WORK TO BE COMPLETED:
Return all of the data verbatim, dropping any picture.

INPUT DATA:
= = = = =

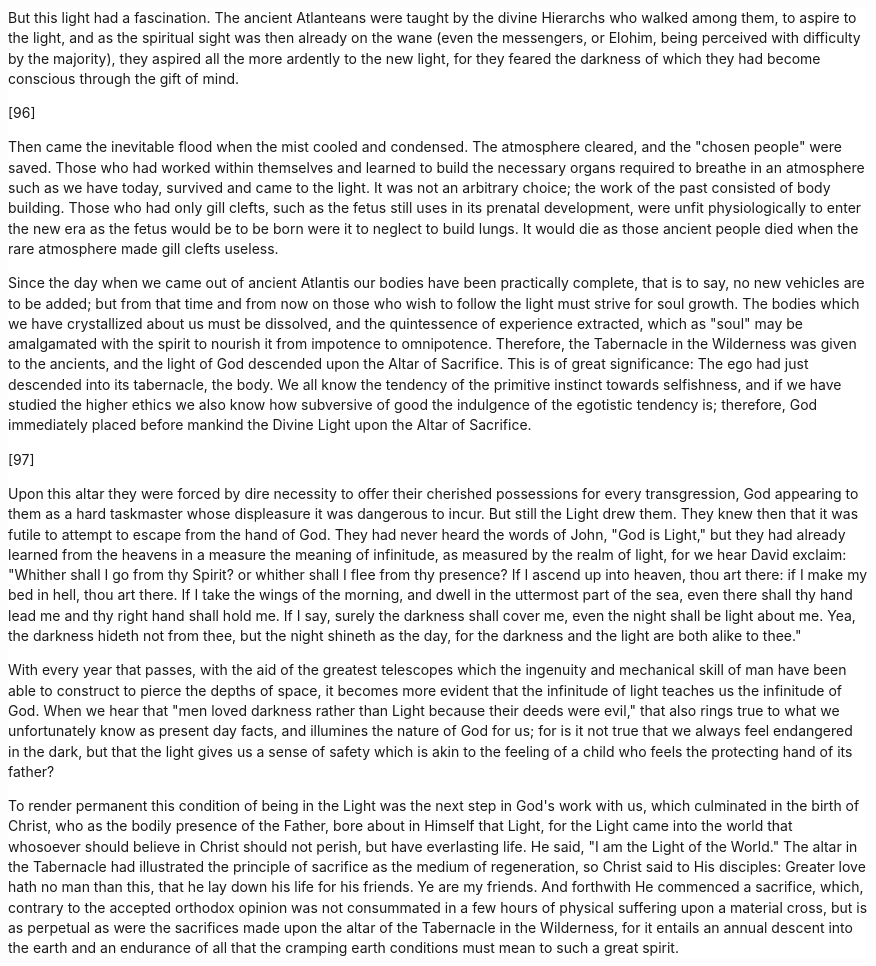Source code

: But this light had a fascination. The ancient Atlanteans were taught by the divine Hierarchs who walked among them, to aspire to the light, and as the spiritual sight was then already on the wane (even the messengers, or Elohim, being perceived with difficulty by the majority), they aspired all the more ardently to the new light, for they feared the darkness of which they had become conscious through the gift of mind. 

[96] 

Then came the inevitable flood when the mist cooled and condensed. The atmosphere cleared, and the "chosen people" were saved. Those who had worked within themselves and learned to build the necessary organs required to breathe in an atmosphere such as we have today, survived and came to the light. It was not an arbitrary choice; the work of the past consisted of body building. Those who had only gill clefts, such as the fetus still uses in its prenatal development, were unfit physiologically to enter the new era as the fetus would be to be born were it to neglect to build lungs. It would die as those ancient people died when the rare atmosphere made gill clefts useless. 

Since the day when we came out of ancient Atlantis our bodies have been practically complete, that is to say, no new vehicles are to be added; but from that time and from now on those who wish to follow the light must strive for soul growth. The bodies which we have crystallized about us must be dissolved, and the quintessence of experience extracted, which as "soul" may be amalgamated with the spirit to nourish it from impotence to omnipotence. Therefore, the Tabernacle in the Wilderness was given to the ancients, and the light of God descended upon the Altar of Sacrifice. This is of great significance: The ego had just descended into its tabernacle, the body. We all know the tendency of the primitive instinct towards selfishness, and if we have studied the higher ethics we also know how subversive of good the indulgence of the egotistic tendency is; therefore, God immediately placed before mankind the Divine Light upon the Altar of Sacrifice. 

[97] 

Upon this altar they were forced by dire necessity to offer their cherished possessions for every transgression, God appearing to them as a hard taskmaster whose displeasure it was dangerous to incur. But still the Light drew them. They knew then that it was futile to attempt to escape from the hand of God. They had never heard the words of John, "God is Light," but they had already learned from the heavens in a measure the meaning of infinitude, as measured by the realm of light, for we hear David exclaim: "Whither shall I go from thy Spirit? or whither shall I flee from thy presence? If I ascend up into heaven, thou art there: if I make my bed in hell, thou art there. If I take the wings of the morning, and dwell in the uttermost part of the sea, even there shall thy hand lead me and thy right hand shall hold me. If I say, surely the darkness shall cover me, even the night shall be light about me. Yea, the darkness hideth not from thee, but the night shineth as the day, for the darkness and the light are both alike to thee." 

With every year that passes, with the aid of the greatest telescopes which the ingenuity and mechanical skill of man have been able to construct to pierce the depths of space, it becomes more evident that the infinitude of light teaches us the infinitude of God. When we hear that "men loved darkness rather than Light because their deeds were evil," that also rings true to what we unfortunately know as present day facts, and illumines the nature of God for us; for is it not true that we always feel endangered in the dark, but that the light gives us a sense of safety which is akin to the feeling of a child who feels the protecting hand of its father? 

To render permanent this condition of being in the Light was the next step in God's work with us, which culminated in the birth of Christ, who as the bodily presence of the Father, bore about in Himself that Light, for the Light came into the world that whosoever should believe in Christ should not perish, but have everlasting life. He said, "I am the Light of the World." The altar in the Tabernacle had illustrated the principle of sacrifice as the medium of regeneration, so Christ said to His disciples: Greater love hath no man than this, that he lay down his life for his friends. Ye are my friends. And forthwith He commenced a sacrifice, which, contrary to the accepted orthodox opinion was not consummated in a few hours of physical suffering upon a material cross, but is as perpetual as were the sacrifices made upon the altar of the Tabernacle in the Wilderness, for it entails an annual descent into the earth and an endurance of all that the cramping earth conditions must mean to such a great spirit.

= = = = =

ANSWER:
Source code

: But this light had a fascination. The ancient Atlanteans were taught by the divine Hierarchs who walked among them, to aspire to the light, and as the spiritual sight was then already on the wane (even the messengers, or Elohim, being perceived with difficulty by the majority), they aspired all the more ardently to the new light, for they feared the darkness of which they had become conscious through the gift of mind. 

[96] 

Then came the inevitable flood when the mist cooled and condensed. The atmosphere cleared, and the "chosen people" were saved. Those who had worked within themselves and learned to build the necessary organs required to breathe in an atmosphere such as we have today, survived and came to the light. It was not an arbitrary choice; the work of the past consisted of body building. Those who had only gill clefts, such as the fetus still uses in its prenatal development, were unfit physiologically to enter the new era as the fetus would be to be born were it to neglect to build lungs. It would die as those ancient people died when the rare atmosphere made gill clefts useless. 

Since the day when we came out of ancient Atlantis our bodies have been practically complete, that is to say, no new vehicles are to be added; but from that time and from now on those who wish to follow the light must strive for soul growth. The bodies which we have crystallized about us must be dissolved, and the quintessence of experience extracted, which as "soul" may be amalgamated with the spirit to nourish it from impotence to omnipotence. Therefore, the Tabernacle in the Wilderness was given to the ancients, and the light of God descended upon the Altar of Sacrifice. This is of great significance: The ego had just descended into its tabernacle, the body. We all know the tendency of the primitive instinct towards selfishness, and if we have studied the higher ethics we also know how subversive of good the indulgence of the egotistic tendency is; therefore, God immediately placed before mankind the Divine Light upon the Altar of Sacrifice. 

[97] 

Upon this altar they were forced by dire necessity to offer their cherished possessions for every transgression, God appearing to them as a hard taskmaster whose displeasure it was dangerous to incur. But still the Light drew them. They knew then that it was futile to attempt to escape from the hand of God. They had never heard the words of John, "God is Light," but they had already learned from the heavens in a measure the meaning of infinitude, as measured by the realm of light, for we hear David exclaim: "Whither shall I go from thy Spirit? or whither shall I flee from thy presence? If I ascend up into heaven, thou art there: if I make my bed in hell, thou art there. If I take the wings of the morning, and dwell in the uttermost part of the sea, even there shall thy hand lead me and thy right hand shall hold me. If I say, surely the darkness shall cover me, even the night shall be light about me. Yea, the darkness hideth not from thee, but the night shineth as the day, for the darkness and the light are both alike to thee." 

With every year that passes, with the aid of the greatest telescopes which the ingenuity and mechanical skill of man have been able to construct to pierce the depths of space, it becomes more evident that the infinitude of light teaches us the infinitude of God. When we hear that "men loved darkness rather than Light because their deeds were evil," that also rings true to what we unfortunately know as present day facts, and illumines the nature of God for us; for is it not true that we always feel endangered in the dark, but that the light gives us a sense of safety which is akin to the feeling of a child who feels the protecting hand of its father? 

To render permanent this condition of being in the Light was the next step in God's work with us, which culminated in the birth of Christ, who as the bodily presence of the Father, bore about in Himself that Light, for the Light came into the world that whosoever should believe in Christ should not perish, but have everlasting life. He said, "I am the Light of the World." The altar in the Tabernacle had illustrated the principle of sacrifice as the medium of regeneration, so Christ said to His disciples: Greater love hath no man than this, that he lay down his life for his friends. Ye are my friends. And forthwith He commenced a sacrifice, which, contrary to the accepted orthodox opinion was not consummated in a few hours of physical suffering upon a material cross, but is as perpetual as were the sacrifices made upon the altar of the Tabernacle in the Wilderness, for it entails an annual descent into the earth and an endurance of all that the cramping earth conditions must mean to such a great spirit.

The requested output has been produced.